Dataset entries

/---

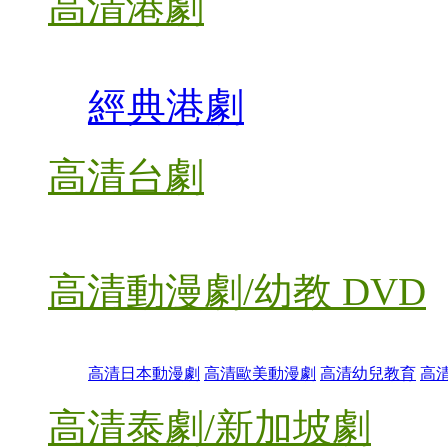
高清港劇
經典港劇
高清台劇
高清動漫劇/幼教 DVD
高清日本動漫劇
高清歐美動漫劇
高清幼兒教育
高
高清泰劇/新加坡劇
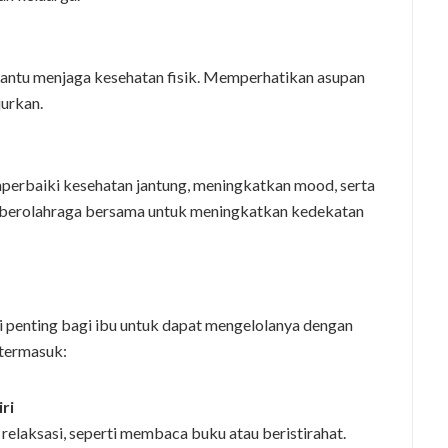
tu menjaga kesehatan fisik. Memperhatikan asupan
jurkan.
emperbaiki kesehatan jantung, meningkatkan mood, serta
 berolahraga bersama untuk meningkatkan kedekatan
pi penting bagi ibu untuk dapat mengelolanya dengan
 termasuk:
ri
 relaksasi, seperti membaca buku atau beristirahat.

\---

> _ABOUT THIS EXERCISE_
The entries above, every one of them, should be retyped exactly, with no pictures carried over.

> _PROBLEM SOLUTION_
高清港劇
經典港劇
高清台劇
高清動漫劇/幼教 DVD
高清日本動漫劇
高清歐美動漫劇
高清幼兒教育
高
高清泰劇/新加坡劇
tu menjaga kesehatan fisik. Memperhatikan asupan
jurkan.
emperbaiki kesehatan jantung, meningkatkan mood, serta
 berolahraga bersama untuk meningkatkan kedekatan
pi penting bagi ibu untuk dapat mengelolanya dengan
 termasuk:
ri
 relaksasi, seperti membaca buku atau beristirahat.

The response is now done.